Minister of Digital Transition, Posts, and Electronic Communications
- Incumbent
- Assumed office 5 March 2022
- President: Paul-Henri Sandaogo Damiba Ibrahim Traoré
- Prime Minister: Albert Ouédraogo Apollinaire J. Kyélem de Tambèla
- Preceded by: Hadja Fatimata Ouattara

Personal details
- Born: 1 January 1979 (age 47) Abidjan, Ivory Coast
- Alma mater: École supérieure d'information Polytechnique Montréal
- Occupation: Computer scientist, educator, politician
- Known for: Minister of Digital Transition, Posts, and Electronic Communications

= Aminata Zerbo-Sabané =

Burkinabe politician

Aminata Zerbo-Sabané (born January 1, 1979, in Abidjan, Ivory Coast), is a computer scientist, educator, and Burkinabe politician. Following the January and September 2022 coups d'état in Burkina Faso, she assumed the role of Minister of Digital Transition, Posts, and Electronic Communications in the transitional governments led by Paul-Henri Sandaogo Damiba and Ibrahim Traoré.

== Biography ==
=== Early life and education ===
Aminata Zerbo-Sabané attended a technical high school in Abidjan. She earned her baccalaureate in 2000 and pursued higher education at the École supérieure d'information in Burkina Faso. Obtaining a degree in computer engineering with a specialization in programming analysis in 2003, followed by a computer design engineering degree in 2006, she then enrolled at École Polytechnique de Montréal in Canada. In 2015, she received her doctorate in computer engineering. Joining Joseph-Ki Zerbo University in 2017 as a teacher-researcher in computer science, she co-initiated and served as deputy coordinator of the university's digital incubator, incub@UO, which fosters and supports student startup projects.
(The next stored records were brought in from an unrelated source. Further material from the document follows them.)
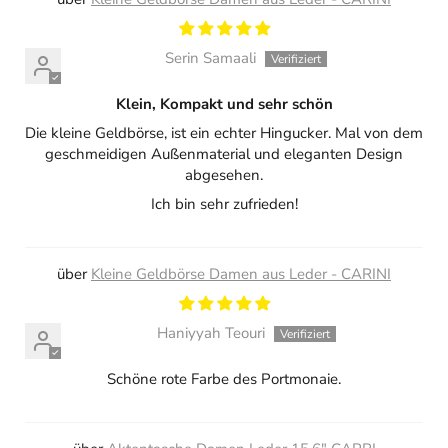
Serin Samaali
Klein, Kompakt und sehr schön
Die kleine Geldbörse, ist ein echter Hingucker. Mal von dem
geschmeidigen Außenmaterial und eleganten Design
abgesehen.
Ich bin sehr zufrieden!
Kleine Geldbörse Damen aus Leder - CARINI
Haniyyah Teouri
Schöne rote Farbe des Portmonaie.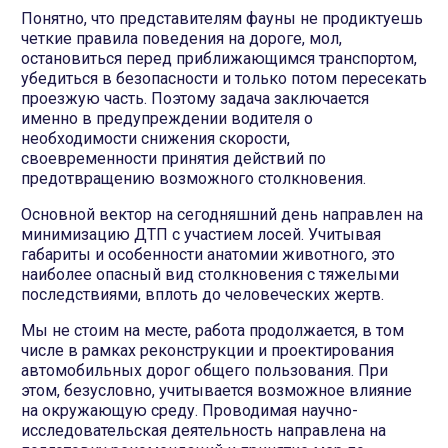
Понятно, что представителям фауны не продиктуешь
четкие правила поведения на дороге, мол,
остановиться перед приближающимся транспортом,
убедиться в безопасности и только потом пересекать
проезжую часть. Поэтому задача заключается
именно в предупреждении водителя о
необходимости снижения скорости,
своевременности принятия действий по
предотвращению возможного столкновения.
Основной вектор на сегодняшний день направлен на
минимизацию ДТП с участием лосей. Учитывая
габариты и особенности анатомии животного, это
наиболее опасный вид столкновения с тяжелыми
последствиями, вплоть до человеческих жертв.
Мы не стоим на месте, работа продолжается, в том
числе в рамках реконструкции и проектирования
автомобильных дорог общего пользования. При
этом, безусловно, учитывается возможное влияние
на окружающую среду. Проводимая научно-
исследовательская деятельность направлена на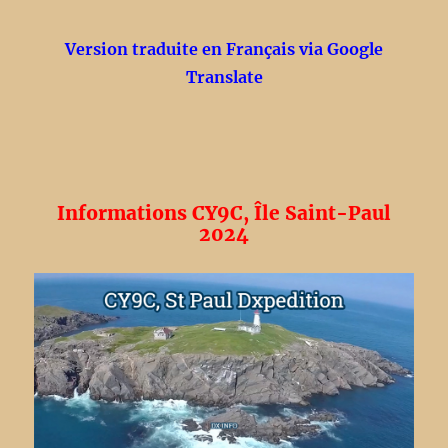
Version traduite en Français via Google
Translate
Informations CY9C, Île Saint-Paul
2024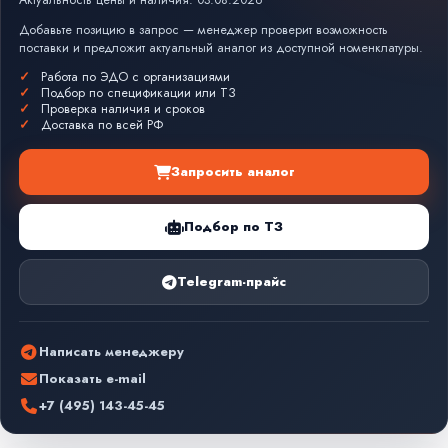
Актуальность цены и наличия: 03.08.2026
Добавьте позицию в запрос — менеджер проверит возможность
поставки и предложит актуальный аналог из доступной номенклатуры.
Работа по ЭДО с организациями
Подбор по спецификации или ТЗ
Проверка наличия и сроков
Доставка по всей РФ
Запросить аналог
Подбор по ТЗ
Telegram-прайс
Написать менеджеру
Показать e-mail
+7 (495) 143-45-45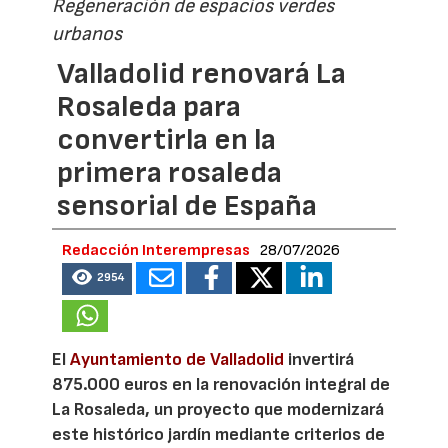
Regeneración de espacios verdes
urbanos
Valladolid renovará La
Rosaleda para
convertirla en la
primera rosaleda
sensorial de España
Redacción Interempresas
28/07/2026
2954
El
Ayuntamiento de Valladolid
invertirá
875.000 euros en la renovación integral de
La Rosaleda, un proyecto que modernizará
este histórico jardín mediante criterios de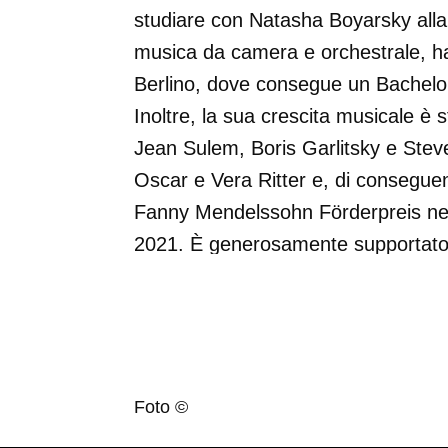
studiare con Natasha Boyarsky alla
musica da camera e orchestrale, ha
Berlino, dove consegue un Bachelo
Inoltre, la sua crescita musicale è 
Jean Sulem, Boris Garlitsky e Steve
Oscar e Vera Ritter e, di conseguen
Fanny Mendelssohn Förderpreis nel 
2021. È generosamente supportato 
nonché da Villa Musica Rheinland-P
Sào suona uno strumento costruito
Foto ©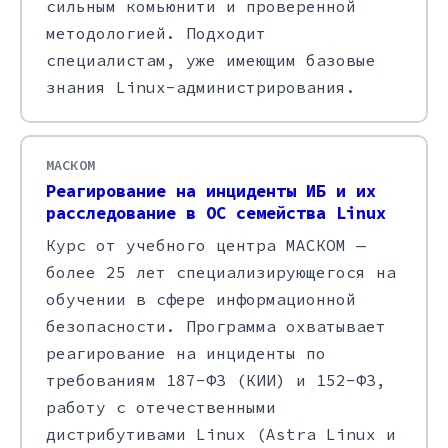
сильным комьюнити и проверенной
методологией. Подходит
специалистам, уже имеющим базовые
знания Linux-администрирования.
МАСКОМ
Реагирование на инциденты ИБ и их
расследование в ОС семейства Linux
Курс от учебного центра МАСКОМ —
более 25 лет специализирующегося на
обучении в сфере информационной
безопасности. Программа охватывает
реагирование на инциденты по
требованиям 187-ФЗ (КИИ) и 152-ФЗ,
работу с отечественными
дистрибутивами Linux (Astra Linux и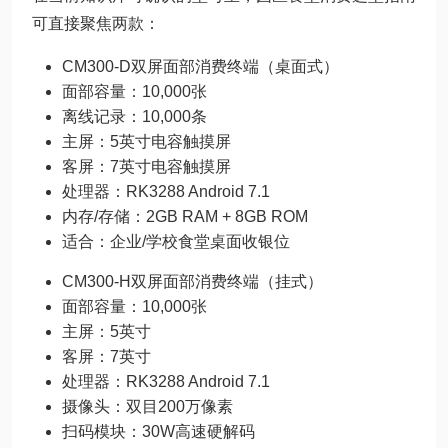
可直接聚焦两款：
CM300-D双屏面部消费终端（桌面式）
面部容量：10,000张
离线记录：10,000条
主屏：5英寸电容触摸屏
客屏：7英寸电容触摸屏
处理器：RK3288 Android 7.1
内存/存储：2GB RAM + 8GB ROM
适合：企业/学校食堂桌面收银位
CM300-H双屏面部消费终端（挂式）
面部容量：10,000张
主屏：5英寸
客屏：7英寸
处理器：RK3288 Android 7.1
摄像头：双目200万像素
扫码模块：30W高速硬解码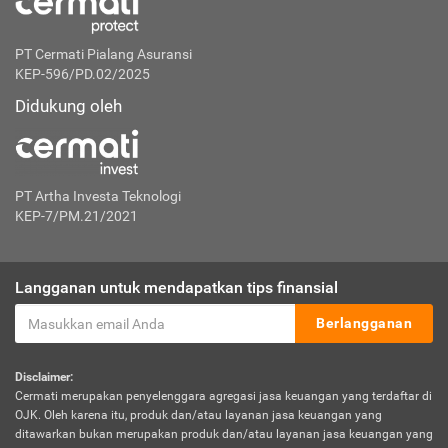
PT Cermati Pialang Asuransi
KEP-596/PD.02/2025
Didukung oleh
PT Artha Investa Teknologi
KEP-7/PM.21/2021
Langganan untuk mendapatkan tips finansial
Berlangganan
Disclaimer:
Cermati merupakan penyelenggara agregasi jasa keuangan yang terdaftar di
OJK. Oleh karena itu, produk dan/atau layanan jasa keuangan yang
ditawarkan bukan merupakan produk dan/atau layanan jasa keuangan yang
Before assuming the position of Minister of Digital Transition, Posts, and Electronic Communications, she served as the director of the National Agency for the Promotion of Information and Communication Technologies (ANPTIC).

== Career ==
Aminata Zerbo-Sabané coordinates various sectoral projects, including the e-Burkina project, the ICT development support project, and the unique identification project for regional integration and inclusion in West Africa (WURI). She is actively involved in professional and scientific associations, serving as a member of IEEE Burkina (an international scholarly society focusing on research in electronic and computer systems) and the network of teachers and researchers in computer science of Burkina (Rcif).